Contrary to Argentina, Ecuador, and Colombia, abortions in the United States were legalized in 1973 when abortion was relatively a non-partisan issue. In fact, in the 1977 General Social Survey poll, it was found that 39 per cent of Republicans supported abortions being legal for any issue, while 35 per cent of Democrats thought similarly. However, according to legal historian Mary Ziegler, in the 1980s, Evangelical churches started opposing abortion another progressive developments, because they saw it as a threat to “family values.”  By the year 2000, the differences in opinion between parties became increasingly noticeable, with 45 per cent of Democrats supporting abortions for any reason, but only 31 per cent of Republicans sharing the same opinion. In 2021, 106 abortion restriction bills were enacted across 19 states. For instance, Texas passed the “heartbeat” bill, which prohibited abortions after a “fetal heartbeat is detected”; that is, usually during the sixth week of pregnancy. The most important development on the abortion narrative happened on June 24th, 2022 when the conservative-majority Supreme Court, led by Samuel Alito, overturned Roe v. Wade and allowed states to decide independently over the legality of abortions. As a result, states like Arkansas, Idaho, Kentucky, Louisiana, Mississippi, Missouri, North Dakota, Oklahoma, South Dakota, Tennessee, Texas, Utah, and Wyoming passed trigger laws to ban abortions immediately. 

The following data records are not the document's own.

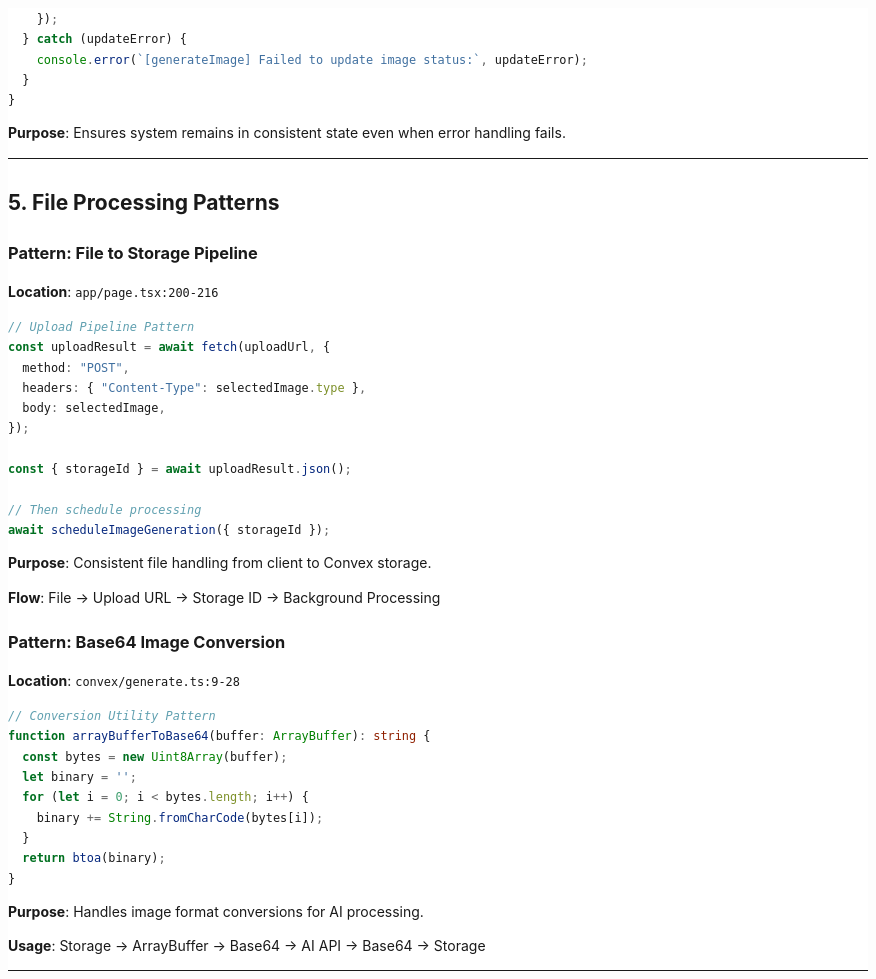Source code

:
 ```typescript
    });
  } catch (updateError) {
    console.error(`[generateImage] Failed to update image status:`, updateError);
  }
}
```

**Purpose**: Ensures system remains in consistent state even when error handling fails.

---

## 5. File Processing Patterns

### Pattern: File to Storage Pipeline
**Location**: `app/page.tsx:200-216`

```typescript
// Upload Pipeline Pattern
const uploadResult = await fetch(uploadUrl, {
  method: "POST",
  headers: { "Content-Type": selectedImage.type },
  body: selectedImage,
});

const { storageId } = await uploadResult.json();

// Then schedule processing
await scheduleImageGeneration({ storageId });
```

**Purpose**: Consistent file handling from client to Convex storage.

**Flow**: File → Upload URL → Storage ID → Background Processing

### Pattern: Base64 Image Conversion
**Location**: `convex/generate.ts:9-28`

```typescript
// Conversion Utility Pattern
function arrayBufferToBase64(buffer: ArrayBuffer): string {
  const bytes = new Uint8Array(buffer);
  let binary = '';
  for (let i = 0; i < bytes.length; i++) {
    binary += String.fromCharCode(bytes[i]);
  }
  return btoa(binary);
}
```

**Purpose**: Handles image format conversions for AI processing.

**Usage**: Storage → ArrayBuffer → Base64 → AI API → Base64 → Storage

---
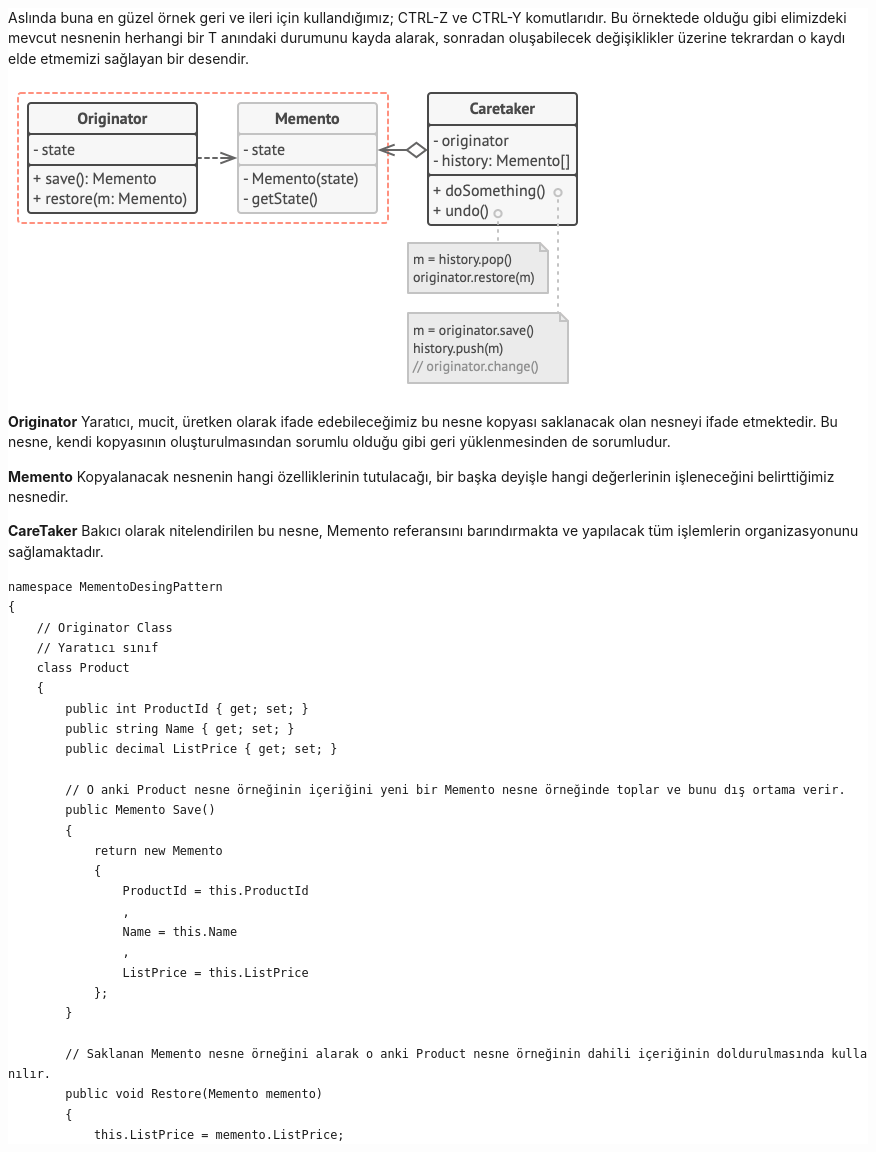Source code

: Aslında buna en güzel örnek geri ve ileri için kullandığımız; CTRL-Z ve CTRL-Y komutlarıdır. Bu örnektede olduğu gibi elimizdeki mevcut nesnenin herhangi bir T anındaki durumunu kayda alarak, sonradan oluşabilecek değişiklikler üzerine tekrardan o kaydı elde etmemizi sağlayan bir desendir.

![etiket](https://github.com/ankabeta/design-patterns-for-peopleops/blob/main/Images/19.png)

**Originator**
Yaratıcı, mucit, üretken olarak ifade edebileceğimiz bu nesne kopyası saklanacak olan nesneyi ifade etmektedir. Bu nesne, kendi kopyasının oluşturulmasından sorumlu olduğu gibi geri yüklenmesinden de sorumludur.

**Memento**
Kopyalanacak nesnenin hangi özelliklerinin tutulacağı, bir başka deyişle hangi değerlerinin işleneceğini belirttiğimiz nesnedir.

**CareTaker**
Bakıcı olarak nitelendirilen bu nesne, Memento referansını barındırmakta ve yapılacak tüm işlemlerin organizasyonunu sağlamaktadır.
 
 
``` 
namespace MementoDesingPattern
{
    // Originator Class
    // Yaratıcı sınıf
    class Product
    {
        public int ProductId { get; set; }
        public string Name { get; set; }
        public decimal ListPrice { get; set; }

        // O anki Product nesne örneğinin içeriğini yeni bir Memento nesne örneğinde toplar ve bunu dış ortama verir.
        public Memento Save()
        {
            return new Memento
            {
                ProductId = this.ProductId
                ,
                Name = this.Name
                ,
                ListPrice = this.ListPrice
            };
        }

        // Saklanan Memento nesne örneğini alarak o anki Product nesne örneğinin dahili içeriğinin doldurulmasında kullanılır.
        public void Restore(Memento memento)
        {
            this.ListPrice = memento.ListPrice;
```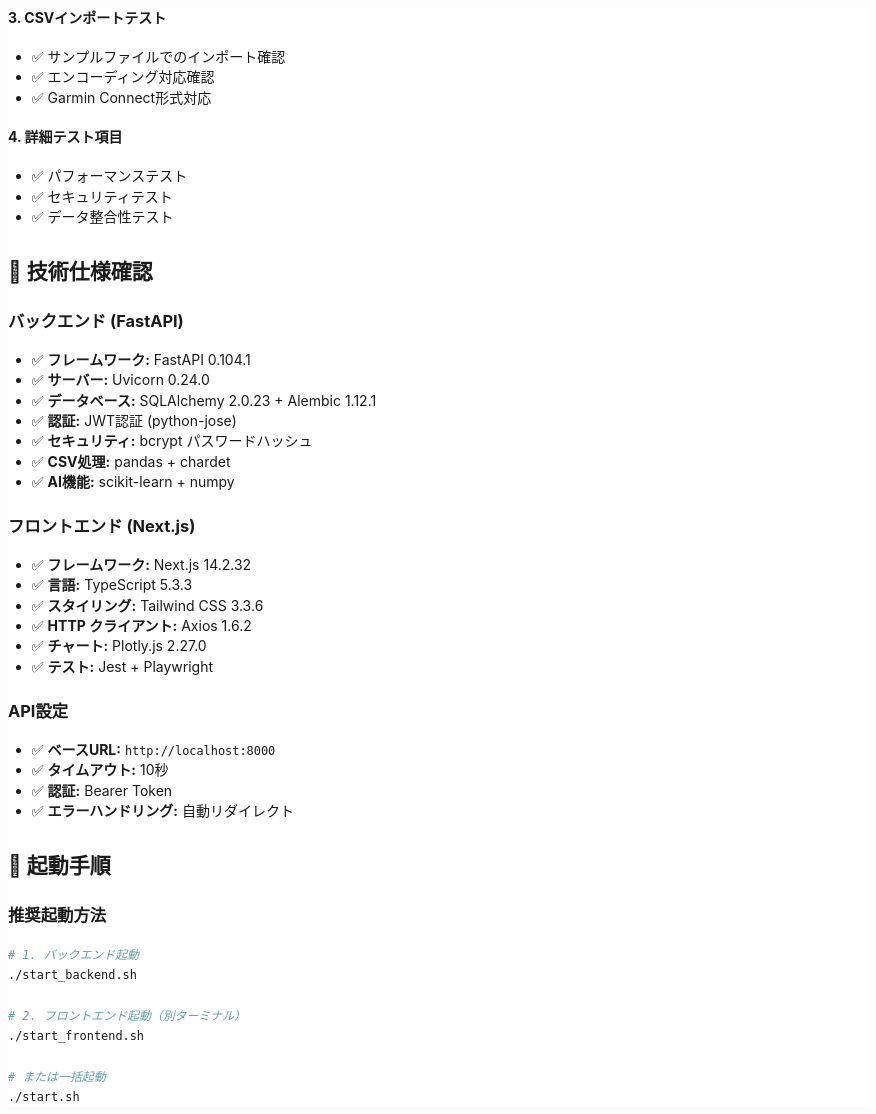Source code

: #### 3. CSVインポートテスト
- ✅ サンプルファイルでのインポート確認
- ✅ エンコーディング対応確認
- ✅ Garmin Connect形式対応

#### 4. 詳細テスト項目
- ✅ パフォーマンステスト
- ✅ セキュリティテスト
- ✅ データ整合性テスト

## 🔧 技術仕様確認

### バックエンド (FastAPI)
- ✅ **フレームワーク:** FastAPI 0.104.1
- ✅ **サーバー:** Uvicorn 0.24.0
- ✅ **データベース:** SQLAlchemy 2.0.23 + Alembic 1.12.1
- ✅ **認証:** JWT認証 (python-jose)
- ✅ **セキュリティ:** bcrypt パスワードハッシュ
- ✅ **CSV処理:** pandas + chardet
- ✅ **AI機能:** scikit-learn + numpy

### フロントエンド (Next.js)
- ✅ **フレームワーク:** Next.js 14.2.32
- ✅ **言語:** TypeScript 5.3.3
- ✅ **スタイリング:** Tailwind CSS 3.3.6
- ✅ **HTTP クライアント:** Axios 1.6.2
- ✅ **チャート:** Plotly.js 2.27.0
- ✅ **テスト:** Jest + Playwright

### API設定
- ✅ **ベースURL:** `http://localhost:8000`
- ✅ **タイムアウト:** 10秒
- ✅ **認証:** Bearer Token
- ✅ **エラーハンドリング:** 自動リダイレクト

## 🚀 起動手順

### 推奨起動方法
```bash
# 1. バックエンド起動
./start_backend.sh

# 2. フロントエンド起動（別ターミナル）
./start_frontend.sh

# または一括起動
./start.sh
```
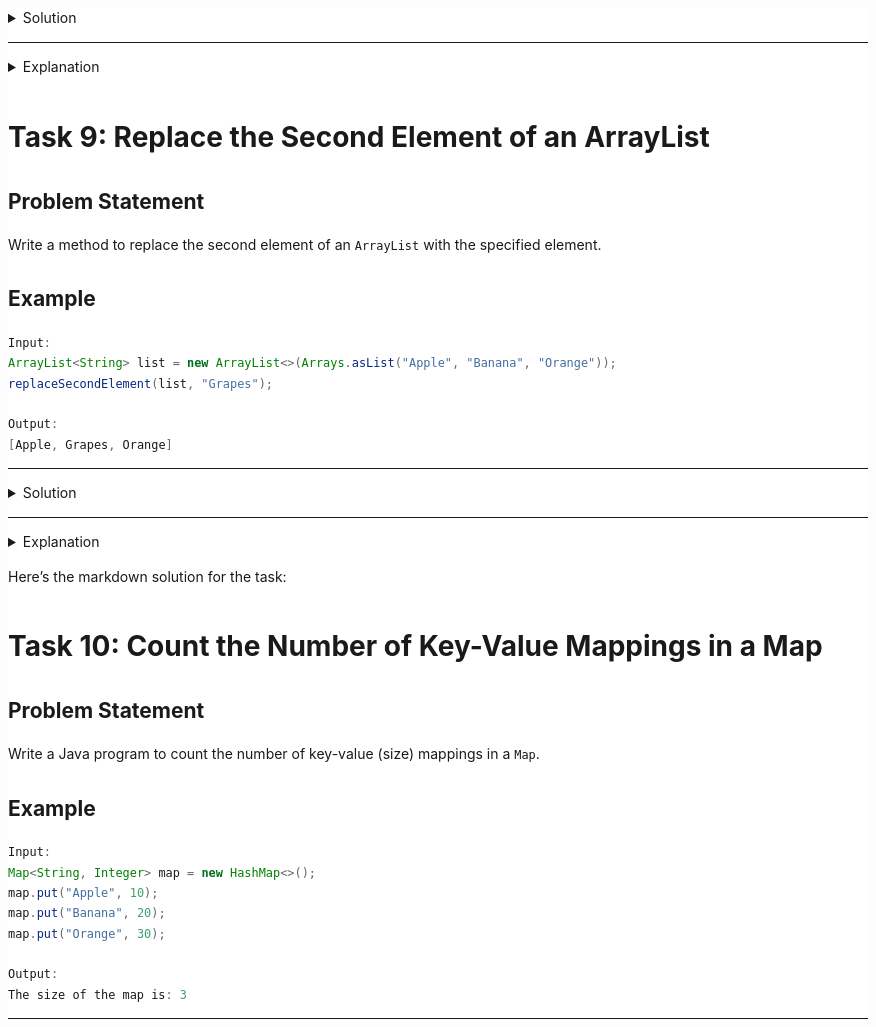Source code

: 
<details><summary>Solution</summary></details>

---

<details><summary>Explanation</summary></details>


# Task 9: Replace the Second Element of an ArrayList

## Problem Statement
Write a method to replace the second element of an `ArrayList` with the specified element.

## Example

```java
Input: 
ArrayList<String> list = new ArrayList<>(Arrays.asList("Apple", "Banana", "Orange"));
replaceSecondElement(list, "Grapes");

Output: 
[Apple, Grapes, Orange]
```

---

<details><summary>Solution</summary></details>

---

<details><summary>Explanation</summary></details>

Here’s the markdown solution for the task:


# Task 10: Count the Number of Key-Value Mappings in a Map

## Problem Statement
Write a Java program to count the number of key-value (size) mappings in a `Map`.

## Example

```java
Input: 
Map<String, Integer> map = new HashMap<>();
map.put("Apple", 10);
map.put("Banana", 20);
map.put("Orange", 30);

Output: 
The size of the map is: 3
```

---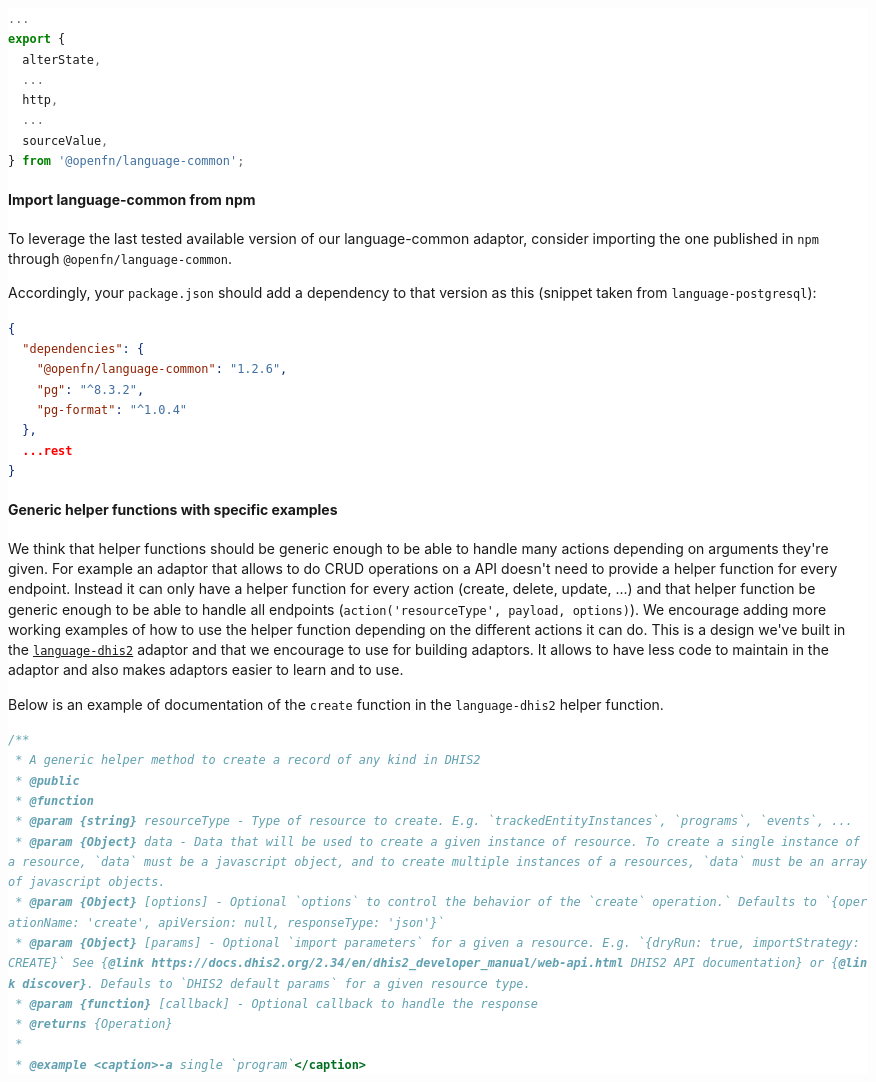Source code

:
 ```js
...
export {
  alterState,
  ...
  http,
  ...
  sourceValue,
} from '@openfn/language-common';
```

#### Import language-common from npm

To leverage the last tested available version of our language-common adaptor,
consider importing the one published in `npm` through `@openfn/language-common`.

Accordingly, your `package.json` should add a dependency to that version as this
(snippet taken from `language-postgresql`):

```json
{
  "dependencies": {
    "@openfn/language-common": "1.2.6",
    "pg": "^8.3.2",
    "pg-format": "^1.0.4"
  },
  ...rest
}
```

#### Generic helper functions with specific examples

We think that helper functions should be generic enough to be able to handle
many actions depending on arguments they're given. For example an adaptor that
allows to do CRUD operations on a API doesn't need to provide a helper function
for every endpoint. Instead it can only have a helper function for every action
(create, delete, update, ...) and that helper function be generic enough to be
able to handle all endpoints (`action('resourceType', payload, options)`). We
encourage adding more working examples of how to use the helper function
depending on the different actions it can do. This is a design we've built in
the [`language-dhis2`](https://github.com/OpenFn/language-dhis2) adaptor and
that we encourage to use for building adaptors. It allows to have less code to
maintain in the adaptor and also makes adaptors easier to learn and to use.

Below is an example of documentation of the `create` function in the
`language-dhis2` helper function.

```javascript
/**
 * A generic helper method to create a record of any kind in DHIS2
 * @public
 * @function
 * @param {string} resourceType - Type of resource to create. E.g. `trackedEntityInstances`, `programs`, `events`, ...
 * @param {Object} data - Data that will be used to create a given instance of resource. To create a single instance of a resource, `data` must be a javascript object, and to create multiple instances of a resources, `data` must be an array of javascript objects.
 * @param {Object} [options] - Optional `options` to control the behavior of the `create` operation.` Defaults to `{operationName: 'create', apiVersion: null, responseType: 'json'}`
 * @param {Object} [params] - Optional `import parameters` for a given a resource. E.g. `{dryRun: true, importStrategy: CREATE}` See {@link https://docs.dhis2.org/2.34/en/dhis2_developer_manual/web-api.html DHIS2 API documentation} or {@link discover}. Defauls to `DHIS2 default params` for a given resource type.
 * @param {function} [callback] - Optional callback to handle the response
 * @returns {Operation}
 *
 * @example <caption>-a single `program`</caption>
```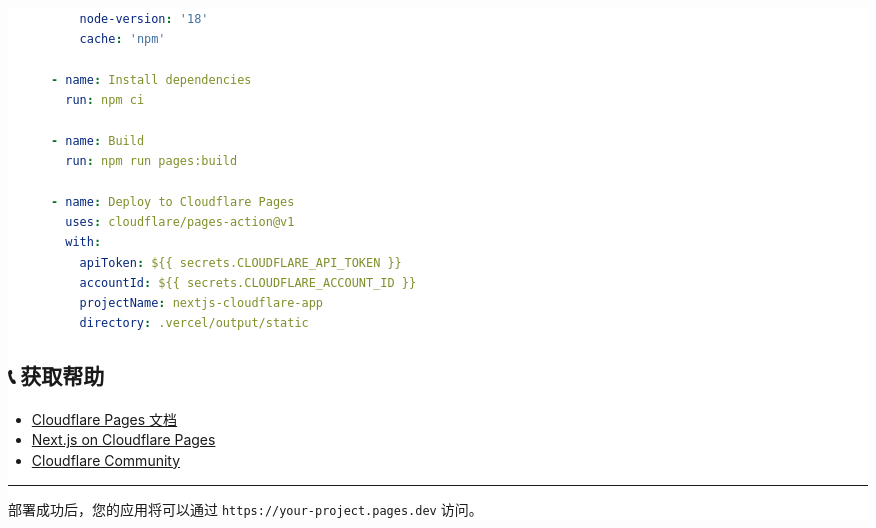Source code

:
 ```yaml
          node-version: '18'
          cache: 'npm'
          
      - name: Install dependencies
        run: npm ci
        
      - name: Build
        run: npm run pages:build
        
      - name: Deploy to Cloudflare Pages
        uses: cloudflare/pages-action@v1
        with:
          apiToken: ${{ secrets.CLOUDFLARE_API_TOKEN }}
          accountId: ${{ secrets.CLOUDFLARE_ACCOUNT_ID }}
          projectName: nextjs-cloudflare-app
          directory: .vercel/output/static
```

## 📞 获取帮助

- [Cloudflare Pages 文档](https://developers.cloudflare.com/pages/)
- [Next.js on Cloudflare Pages](https://developers.cloudflare.com/pages/framework-guides/deploy-a-nextjs-site/)
- [Cloudflare Community](https://community.cloudflare.com/)

---

部署成功后，您的应用将可以通过 `https://your-project.pages.dev` 访问。

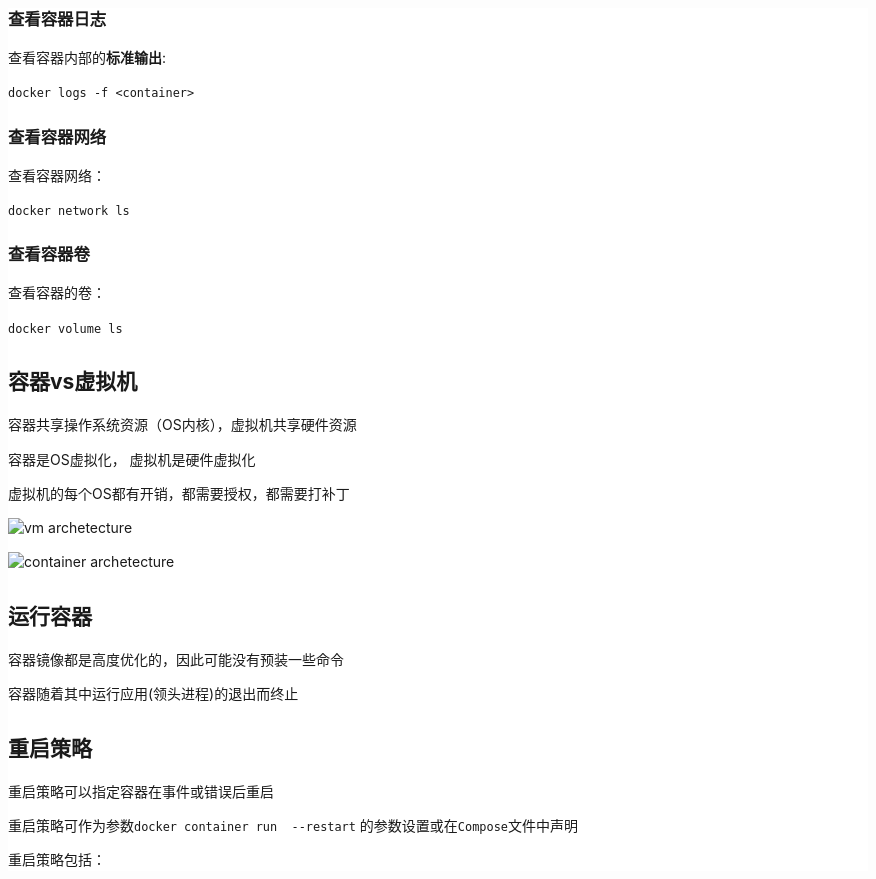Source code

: 

### 查看容器日志

查看容器内部的**标准输出**:

```shell
docker logs -f <container>    
```





### 查看容器网络

查看容器网络：

```shell
docker network ls
```

### 查看容器卷

查看容器的卷：

```shell
docker volume ls
```



## 容器vs虚拟机

容器共享操作系统资源（OS内核），虚拟机共享硬件资源

容器是OS虚拟化， 虚拟机是硬件虚拟化

虚拟机的每个OS都有开销，都需要授权，都需要打补丁

![vm archetecture](https://seec2-lyk.oss-cn-shanghai.aliyuncs.com/Hexo/Container/Docker%20Basic/vm%20archetecture.png)



![container archetecture](https://seec2-lyk.oss-cn-shanghai.aliyuncs.com/Hexo/Container/Docker%20Basic/container%20archetecture.png)



##   运行容器

容器镜像都是高度优化的，因此可能没有预装一些命令

容器随着其中运行应用(领头进程)的退出而终止

## 重启策略

重启策略可以指定容器在事件或错误后重启

重启策略可作为参数`docker container run  --restart`  的参数设置或在`Compose`文件中声明

重启策略包括：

In the protests that followed the overturning of Roe v. Wade,  American women’s rights activists, inspired by their Latin American counterparts, began using green bandanas as a symbol of reproductive justice. During the midterm elections of November 2022, abortion was cited by the public as a driving reason to vote, even across party lines. In fact, during the midterm election as well, states like California, Vermont, and Michigan voted to codify abortion rights into their state constitutions. In addition, Kentucky voters rejected a bill that would have established that the state constitution does not protect abortion rights. 

The support for abortion in the 2022 midterm elections is consistent with opinion polls on abortion. In fact, 61 per cent of Americans, a clear majority, support abortion being legal in most or all cases, while only 37 per cent of Americans believe that it should be illegal in most or all cases. Moreover, the partisan divide is even more shocking: 80 per cent of Democrats believe that abortions should be legal in most or all cases, while only 38 per cent of Republicans agree. 

May 2022 abortion protest at Foley Square. Photo by Legoktm licensed under licensed under CC BY-SA 2.0.

Latin American countries seem to be very slowly leaving behind their history of restricting reproductive rights. However, as we can see from the case of Ecuador, which only legalized abortions in case of rape, this fight is far from over. The United States was once a pioneer of reproductive rights as compared to its southern neighbours—it now seems to be in the process of moving backwards.

 

Edited by Max Rosen.

Featured image: Feminist march in Bogotá, Colombia. The sign reads “Until abortion is free in all of Latin America.” The picture was taken by Valeria Borrero, a Colombian student, and friend of the author, who attended the protest.